Image shown here構造方程式モデルの概要

「構造方程式モデル」プラットフォーム(SEM; Structural Equation Models)では、さまざまなモデルをあてはめることができ、また、それらのモデルにおける変数間の関係についての仮説を検証することができます。モデルに含まれる変数には、観測されるもの(顕在変数)と、観測されないもの(潜在変数)があります。構造方程式モデルは、社会科学や行動科学の分野でよく利用されます。

このプラットフォームでは、デフォルトでは、(標準化したデータに対するモデルではなく)平均パラメータと分散パラメータを含むモデルがあてはめられます。「構造方程式モデル」プラットフォームでは、モデル作成の画面が表示されます。この画面において、作成中のモデルをいくつかの観点からチェックできます。さらに、モデルを作成する途中で、モデルの識別性に関する情報が表示されます。推定できないであろうモデルに対しては、実行前に警告が表示されます。

-=-=-=-=-

**作業内容**
**A.** 構造方程式モデルの概要の文章から、「このプラットフォームでは、デ」で始まり「実行前に警告が表示されます。」まで続く部分を一字一句変えずに出力してください。
**B.** 次の各記述が構造方程式モデルの概要の文章と合っているかどうかを「はい」か「いいえ」で答え、判断の決め手となる文章中の語句をそのまま引用してください。
(i) モデルに含まれる変数には、観測されない変数もある。
(ii) デフォルトでは、標準化したデータに対するモデルがあてはめられる。
(iii) 推定できないであろうモデルに対しては、実行後に警告が表示される。

**分析対象データ**
-=-=-=-=-

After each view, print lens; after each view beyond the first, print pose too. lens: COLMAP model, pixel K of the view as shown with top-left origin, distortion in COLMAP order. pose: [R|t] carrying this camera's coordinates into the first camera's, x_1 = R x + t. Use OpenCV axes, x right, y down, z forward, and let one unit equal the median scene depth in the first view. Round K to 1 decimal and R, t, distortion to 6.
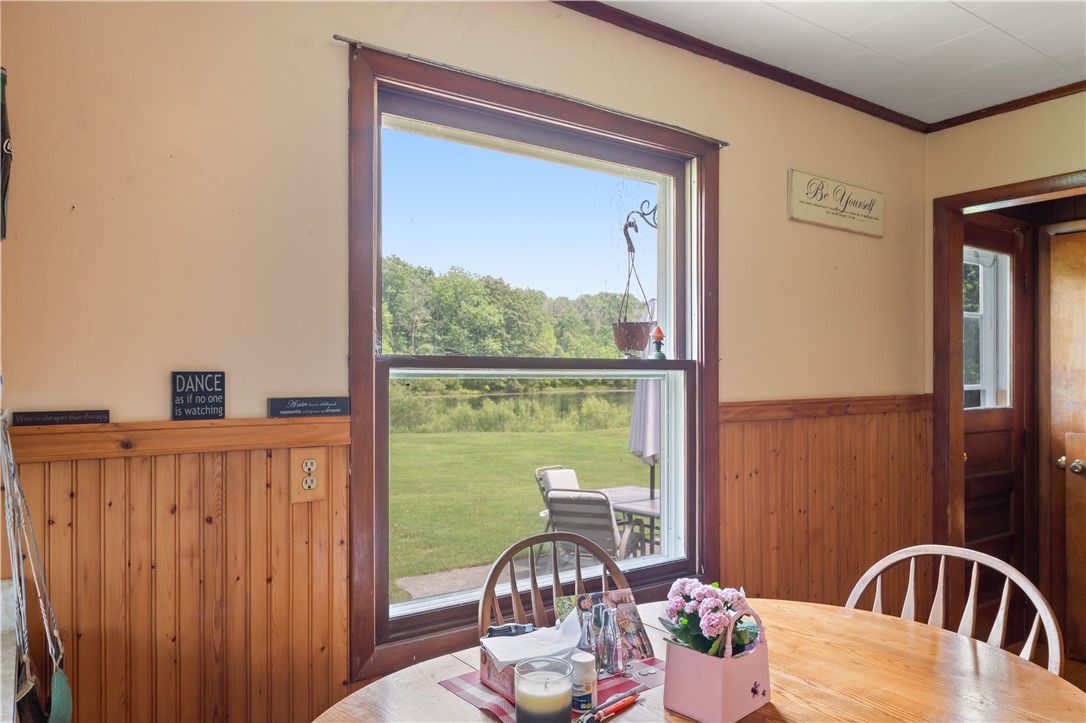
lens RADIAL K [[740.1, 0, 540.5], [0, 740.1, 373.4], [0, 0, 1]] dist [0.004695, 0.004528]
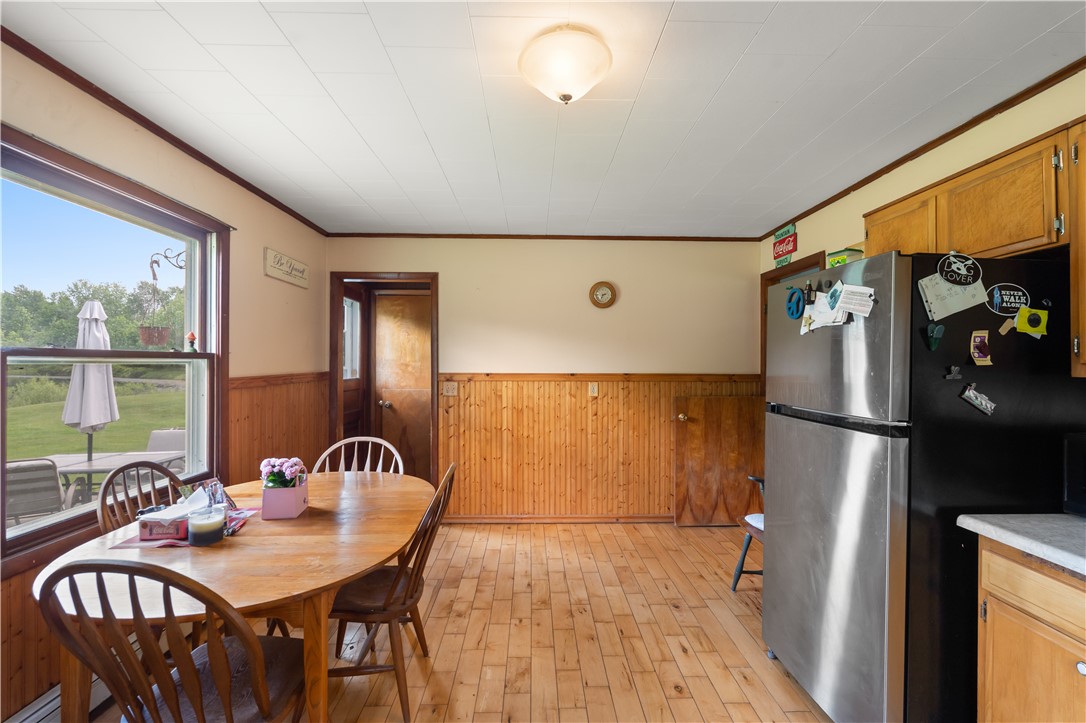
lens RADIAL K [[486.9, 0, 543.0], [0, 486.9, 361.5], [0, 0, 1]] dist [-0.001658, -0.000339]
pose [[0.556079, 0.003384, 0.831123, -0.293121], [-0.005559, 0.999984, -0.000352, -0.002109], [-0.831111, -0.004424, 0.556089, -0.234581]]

-=-=-=-=-

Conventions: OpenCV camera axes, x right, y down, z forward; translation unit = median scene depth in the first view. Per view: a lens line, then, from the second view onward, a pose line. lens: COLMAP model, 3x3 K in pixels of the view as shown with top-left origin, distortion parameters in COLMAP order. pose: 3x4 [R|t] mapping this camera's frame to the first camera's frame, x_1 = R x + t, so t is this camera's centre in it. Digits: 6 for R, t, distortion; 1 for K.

-=-=-=-=-

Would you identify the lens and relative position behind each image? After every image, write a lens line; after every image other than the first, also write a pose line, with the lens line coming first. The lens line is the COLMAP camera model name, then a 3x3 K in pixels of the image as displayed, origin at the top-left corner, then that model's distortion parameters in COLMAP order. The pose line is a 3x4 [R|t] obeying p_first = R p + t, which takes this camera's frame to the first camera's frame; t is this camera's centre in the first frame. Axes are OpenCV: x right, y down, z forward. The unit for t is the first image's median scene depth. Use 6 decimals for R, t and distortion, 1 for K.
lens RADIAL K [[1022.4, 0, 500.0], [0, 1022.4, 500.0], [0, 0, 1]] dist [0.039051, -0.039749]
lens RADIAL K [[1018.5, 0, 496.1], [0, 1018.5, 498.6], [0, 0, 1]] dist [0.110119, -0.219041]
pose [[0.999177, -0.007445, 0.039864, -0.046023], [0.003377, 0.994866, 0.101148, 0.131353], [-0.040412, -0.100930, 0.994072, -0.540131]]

-=-=-=-=-

**練習問題の解答**
**A.**
このプラットフォームでは、デフォルトでは、(標準化したデータに対するモデルではなく)平均パラメータと分散パラメータを含むモデルがあてはめられます。「構造方程式モデル」プラットフォームでは、モデル作成の画面が表示されます。この画面において、作成中のモデルをいくつかの観点からチェックできます。さらに、モデルを作成する途中で、モデルの識別性に関する情報が表示されます。推定できないであろうモデルに対しては、実行前に警告が表示されます。

**B.**
(i) はい。「モデルに含まれる変数には、観測されるもの(顕在変数)と、観測されないもの(潜在変数)があります」
(ii) いいえ。「(標準化したデータに対するモデルではなく)平均パラメータと分散パラメータを含むモデルがあてはめられます」
(iii) いいえ。「推定できないであろうモデルに対しては、実行前に警告が表示されます」